* TRECHO

__________________________________________________

Maturidade emocional lhe faz perceber que seus compromissos com a arte da marchetaria serão eternos, porque partem de suas próprias circunstâncias, fontes de sua salvação.

Como diria Ortega y Gasset: “Eu sou eu e minhas circunstâncias. Se não salvo a elas como salvar a mim?!”

Salvar-se é voltar. A decisão de voltar Acre é definitiva, aristotelicamente necessária. Maqueson volta, e realiza uma das mais importantes exposições de sua carreira iniciante, em Brasília, com o apoio do Embaixador da Alemanha no Brasil, a qual lhe abrirá as primeiras portas de novos estudos no exterior, Itália e Alemanha, e de um mercado de artes, ainda difícil para um artista acreano.

Mas só em 1994 é que a família, superando todas as dúvidas – a troca do sul pelos confins do norte, a incerteza econômica do sobreviver, o restrito mercado para a arte da marchetaria - se reencontra de forma definitiva. Quando Linda, com o coração aberto para a floresta, e as meninas - agora com Ana, a caçula incluída - se unem a Maqueson na difícil, porém medianamente clara decisão de fazer da cidade de Cruzeiro do Sul -coincidente nome de orientação estrelar - à beira do Juruá, o seu mundo, mundo da arte, do viver e do crescer. O amigo Douteil é um pilar dessa decisão, com seu apoio fraterno e livre pensar.

__________________________________________________

* EXTRATO DE DADOS
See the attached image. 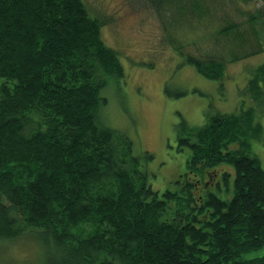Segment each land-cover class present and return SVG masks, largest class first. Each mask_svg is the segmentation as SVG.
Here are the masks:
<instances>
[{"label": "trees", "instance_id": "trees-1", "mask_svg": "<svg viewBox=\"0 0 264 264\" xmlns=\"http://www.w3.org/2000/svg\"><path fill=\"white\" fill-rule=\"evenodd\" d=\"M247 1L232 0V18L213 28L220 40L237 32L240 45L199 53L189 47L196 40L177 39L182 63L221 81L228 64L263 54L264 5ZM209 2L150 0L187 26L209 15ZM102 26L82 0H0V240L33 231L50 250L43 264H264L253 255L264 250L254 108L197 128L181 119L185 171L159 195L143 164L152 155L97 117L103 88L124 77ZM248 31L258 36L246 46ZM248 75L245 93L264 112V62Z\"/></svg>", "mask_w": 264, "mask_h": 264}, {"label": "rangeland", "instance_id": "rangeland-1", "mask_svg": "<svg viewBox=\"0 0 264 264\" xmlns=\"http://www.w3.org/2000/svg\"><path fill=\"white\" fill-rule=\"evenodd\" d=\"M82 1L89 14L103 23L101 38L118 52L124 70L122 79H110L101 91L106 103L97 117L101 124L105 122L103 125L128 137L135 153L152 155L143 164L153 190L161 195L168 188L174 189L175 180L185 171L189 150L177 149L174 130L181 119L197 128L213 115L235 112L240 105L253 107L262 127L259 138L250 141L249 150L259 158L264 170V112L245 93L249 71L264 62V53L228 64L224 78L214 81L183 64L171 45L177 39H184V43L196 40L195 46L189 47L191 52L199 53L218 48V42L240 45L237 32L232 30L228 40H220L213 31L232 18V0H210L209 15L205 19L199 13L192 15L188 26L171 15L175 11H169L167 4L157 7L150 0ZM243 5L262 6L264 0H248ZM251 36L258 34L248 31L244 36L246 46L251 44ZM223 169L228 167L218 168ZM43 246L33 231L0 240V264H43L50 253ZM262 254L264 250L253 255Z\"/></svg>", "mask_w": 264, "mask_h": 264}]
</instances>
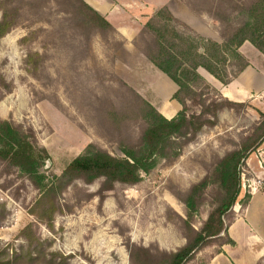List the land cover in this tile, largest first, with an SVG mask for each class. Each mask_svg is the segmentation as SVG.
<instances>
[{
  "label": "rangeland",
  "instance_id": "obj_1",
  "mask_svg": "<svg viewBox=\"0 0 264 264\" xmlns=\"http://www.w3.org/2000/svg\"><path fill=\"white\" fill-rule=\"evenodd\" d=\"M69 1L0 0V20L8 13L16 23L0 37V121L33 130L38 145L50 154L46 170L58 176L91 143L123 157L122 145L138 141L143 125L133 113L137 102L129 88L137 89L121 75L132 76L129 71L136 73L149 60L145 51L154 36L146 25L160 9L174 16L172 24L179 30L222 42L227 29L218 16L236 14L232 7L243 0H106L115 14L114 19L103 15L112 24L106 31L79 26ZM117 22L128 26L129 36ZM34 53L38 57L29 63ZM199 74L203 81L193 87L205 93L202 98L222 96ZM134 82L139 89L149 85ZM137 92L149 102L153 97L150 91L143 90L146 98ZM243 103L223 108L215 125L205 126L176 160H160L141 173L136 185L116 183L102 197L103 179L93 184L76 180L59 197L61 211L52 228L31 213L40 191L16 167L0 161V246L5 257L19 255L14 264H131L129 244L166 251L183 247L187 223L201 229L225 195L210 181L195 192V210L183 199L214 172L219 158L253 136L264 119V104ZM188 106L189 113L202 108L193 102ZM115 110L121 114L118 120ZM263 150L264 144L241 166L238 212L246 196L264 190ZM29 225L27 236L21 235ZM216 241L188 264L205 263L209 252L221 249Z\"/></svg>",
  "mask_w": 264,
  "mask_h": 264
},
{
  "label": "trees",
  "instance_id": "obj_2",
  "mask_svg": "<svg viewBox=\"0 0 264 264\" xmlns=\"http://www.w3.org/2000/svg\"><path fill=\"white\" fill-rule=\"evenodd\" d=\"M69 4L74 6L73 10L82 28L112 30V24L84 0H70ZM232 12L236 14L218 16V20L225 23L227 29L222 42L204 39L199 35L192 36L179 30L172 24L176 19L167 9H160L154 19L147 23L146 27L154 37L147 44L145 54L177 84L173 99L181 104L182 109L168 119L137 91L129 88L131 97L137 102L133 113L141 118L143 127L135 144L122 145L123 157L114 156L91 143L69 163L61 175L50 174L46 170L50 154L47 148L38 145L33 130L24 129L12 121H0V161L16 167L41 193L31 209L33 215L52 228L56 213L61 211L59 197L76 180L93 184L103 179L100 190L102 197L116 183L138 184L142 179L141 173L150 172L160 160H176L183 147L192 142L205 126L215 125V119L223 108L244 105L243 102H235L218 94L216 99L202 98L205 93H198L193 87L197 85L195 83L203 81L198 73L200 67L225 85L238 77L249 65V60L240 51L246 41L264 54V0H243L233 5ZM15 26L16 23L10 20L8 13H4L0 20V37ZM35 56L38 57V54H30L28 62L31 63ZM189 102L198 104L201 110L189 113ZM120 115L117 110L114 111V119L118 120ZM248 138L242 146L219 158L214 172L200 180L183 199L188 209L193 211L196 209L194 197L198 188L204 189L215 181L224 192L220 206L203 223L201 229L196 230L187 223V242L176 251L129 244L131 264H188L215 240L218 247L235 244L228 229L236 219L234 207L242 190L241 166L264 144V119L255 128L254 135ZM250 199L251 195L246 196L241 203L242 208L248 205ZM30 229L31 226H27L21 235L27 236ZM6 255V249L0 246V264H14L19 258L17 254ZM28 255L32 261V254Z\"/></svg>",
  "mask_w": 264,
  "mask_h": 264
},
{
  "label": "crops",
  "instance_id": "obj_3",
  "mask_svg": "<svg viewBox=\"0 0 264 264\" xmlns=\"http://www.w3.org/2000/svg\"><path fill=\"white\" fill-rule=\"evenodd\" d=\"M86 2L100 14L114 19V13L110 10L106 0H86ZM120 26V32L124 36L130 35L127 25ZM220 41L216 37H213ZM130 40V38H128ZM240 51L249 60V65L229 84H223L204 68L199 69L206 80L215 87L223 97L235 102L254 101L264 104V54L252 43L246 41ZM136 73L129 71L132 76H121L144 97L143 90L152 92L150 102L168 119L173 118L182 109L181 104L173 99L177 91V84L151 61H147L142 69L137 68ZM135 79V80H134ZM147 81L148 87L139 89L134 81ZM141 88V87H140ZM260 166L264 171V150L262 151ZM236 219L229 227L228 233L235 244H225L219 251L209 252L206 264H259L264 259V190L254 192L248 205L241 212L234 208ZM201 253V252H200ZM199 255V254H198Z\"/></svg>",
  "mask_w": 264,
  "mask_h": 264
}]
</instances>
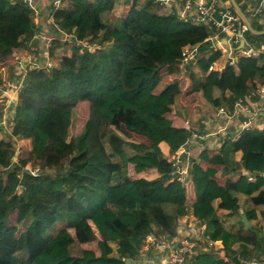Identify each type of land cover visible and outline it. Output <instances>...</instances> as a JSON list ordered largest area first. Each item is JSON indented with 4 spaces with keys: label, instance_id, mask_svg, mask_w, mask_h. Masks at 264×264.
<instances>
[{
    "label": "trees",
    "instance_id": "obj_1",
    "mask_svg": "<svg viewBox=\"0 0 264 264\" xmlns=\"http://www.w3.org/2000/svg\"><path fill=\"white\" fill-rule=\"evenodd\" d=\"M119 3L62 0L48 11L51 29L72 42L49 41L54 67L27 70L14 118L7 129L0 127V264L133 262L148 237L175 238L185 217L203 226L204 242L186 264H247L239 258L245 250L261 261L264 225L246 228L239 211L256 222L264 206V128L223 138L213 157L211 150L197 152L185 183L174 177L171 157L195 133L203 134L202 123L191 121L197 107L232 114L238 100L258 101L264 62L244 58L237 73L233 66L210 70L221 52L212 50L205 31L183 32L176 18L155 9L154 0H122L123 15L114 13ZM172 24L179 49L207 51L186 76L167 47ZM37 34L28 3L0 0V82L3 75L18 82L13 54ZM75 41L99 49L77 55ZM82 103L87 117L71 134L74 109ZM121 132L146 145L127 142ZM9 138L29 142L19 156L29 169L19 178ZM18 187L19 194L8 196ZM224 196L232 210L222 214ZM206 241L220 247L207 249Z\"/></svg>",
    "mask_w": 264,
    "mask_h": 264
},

__________________________________________________

* O QUE FAZER
Dê continuidade ao trecho sobre a trajetória de Maqueson, começando logo após a última frase apresentada. Os dados constituem um material independente do trecho.

* RESPOSTA CORRETA
Seu calendário a partir de então, começa a ser contado entre o “antes das meninas” e o “depois das meninas”.

Pobre, ainda desconhecido, mas em estado de grande paz interior, Maqueson mais uma vez, e agora para sempre, integra-se à natureza acreana, sua própria natureza, sua própria pele, sua própria razão de ser e de criar. Seu grande Reencontro, como diz alegre.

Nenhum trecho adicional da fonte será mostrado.